■ Task requirements ■
Transcribe the data that follows in full. Leave out the pictures.

■ Dataset extract ■
/---
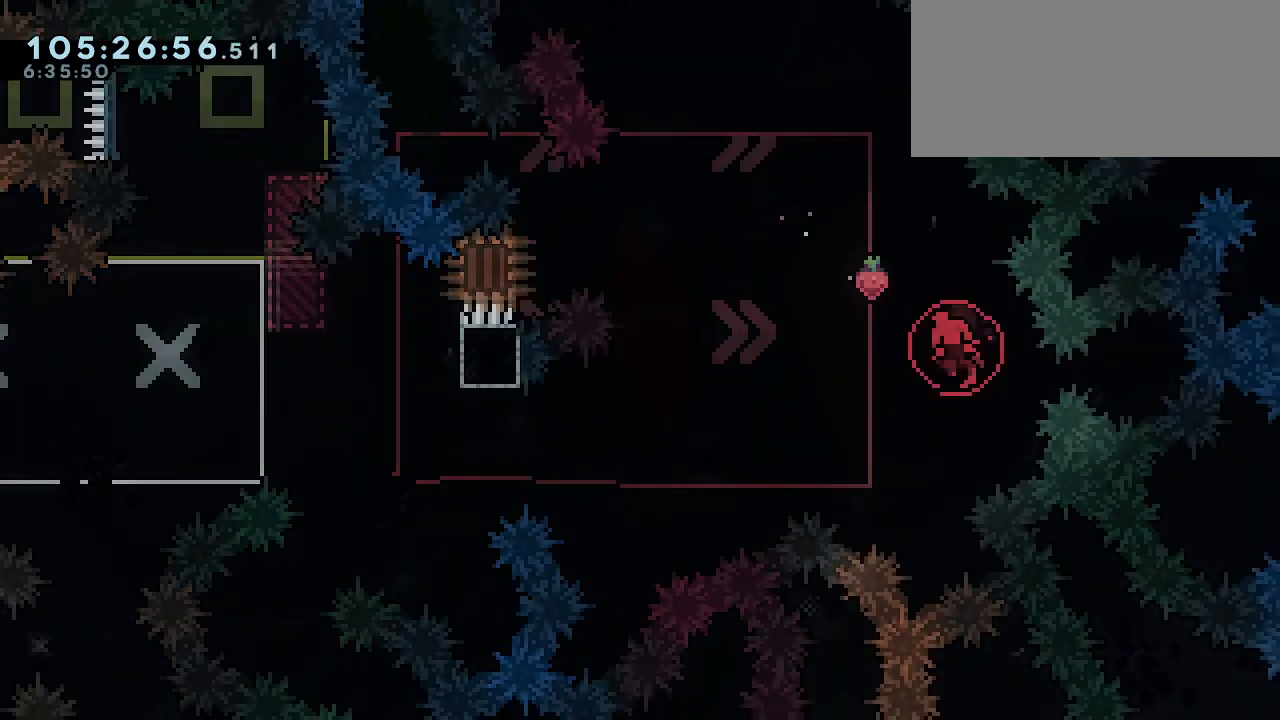
{"keys": [], "events": []}
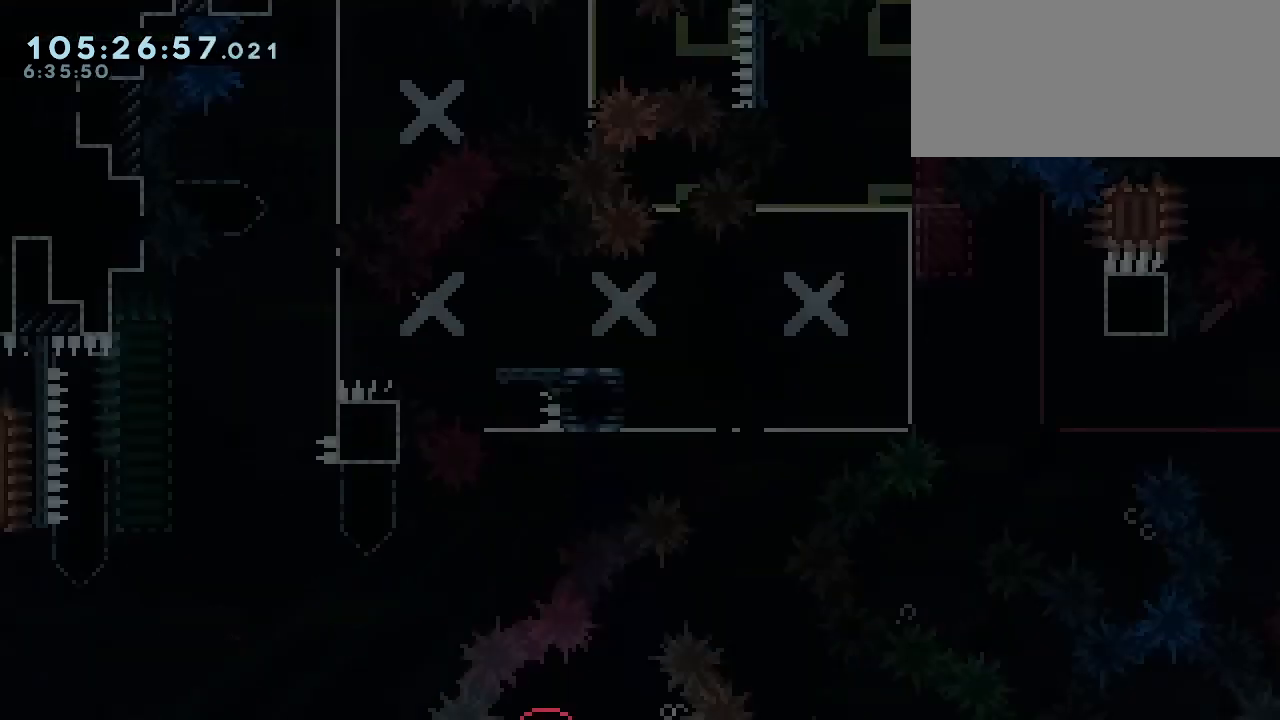
{"keys": [], "events": []}
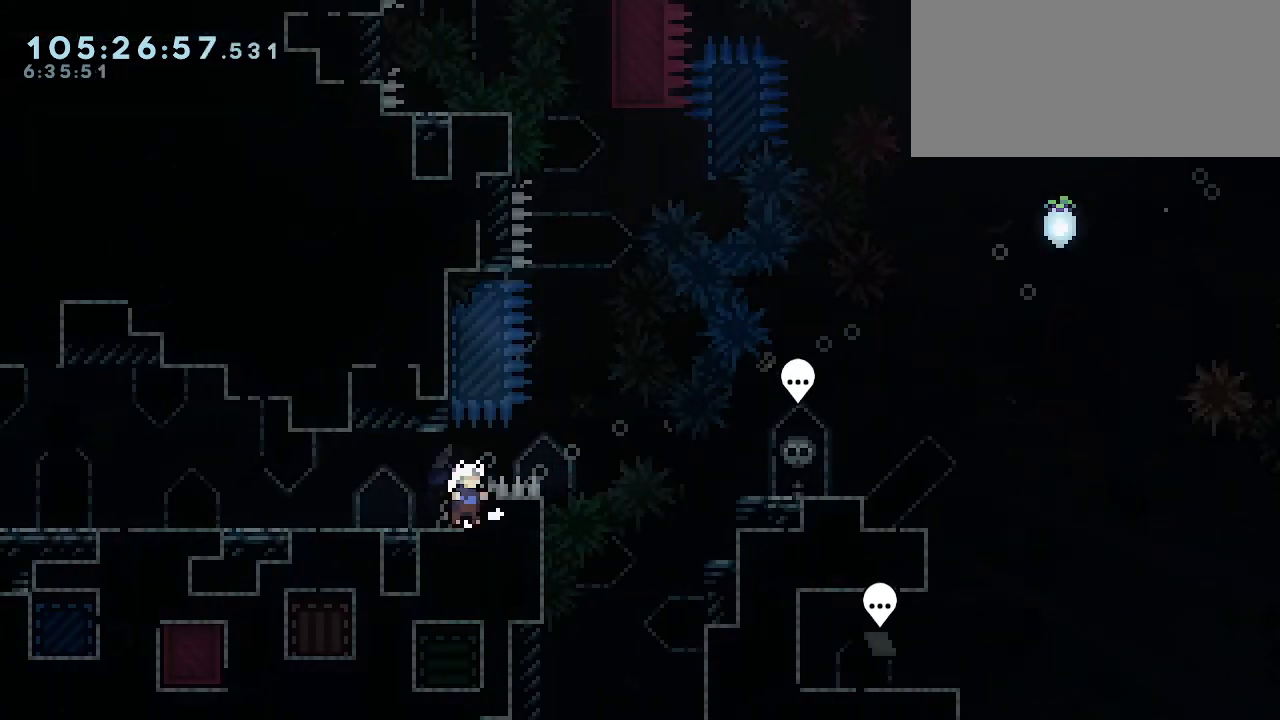
{"keys": [], "events": []}
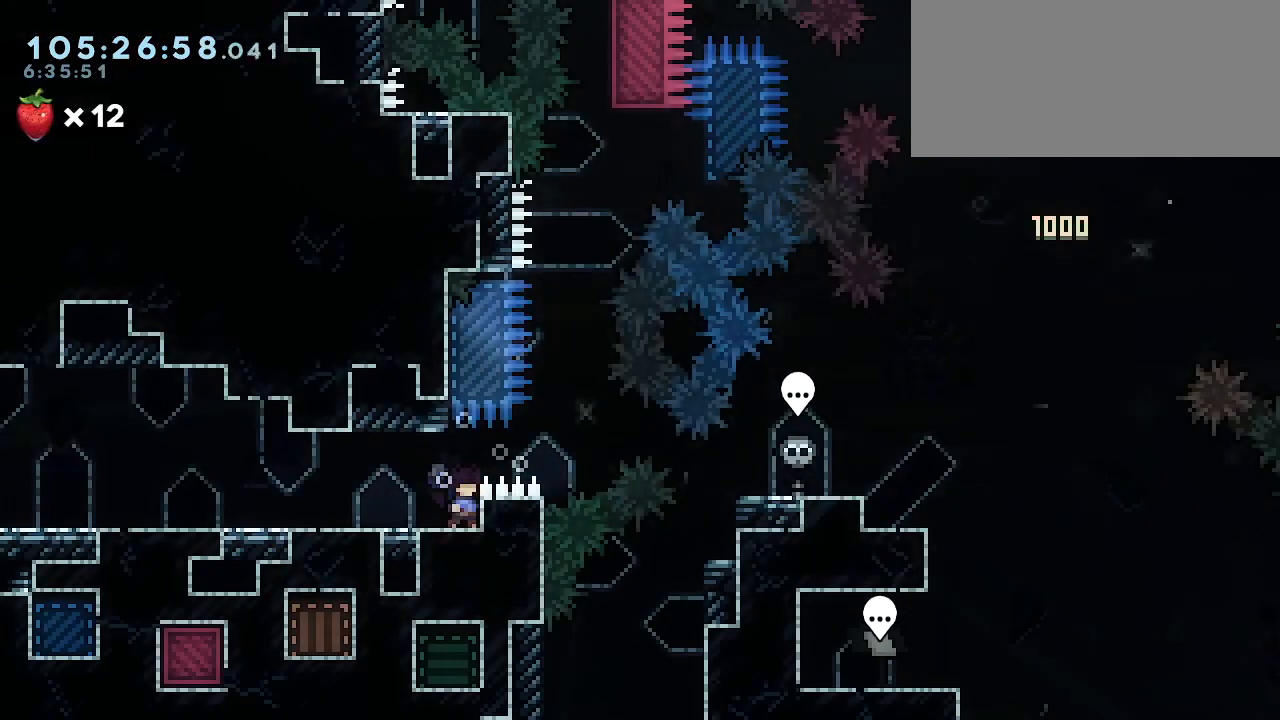
{"keys": [], "events": []}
\---
■ Solution ■
{"keys": [], "events": []}
{"keys": [], "events": []}
{"keys": [], "events": []}
{"keys": [], "events": []}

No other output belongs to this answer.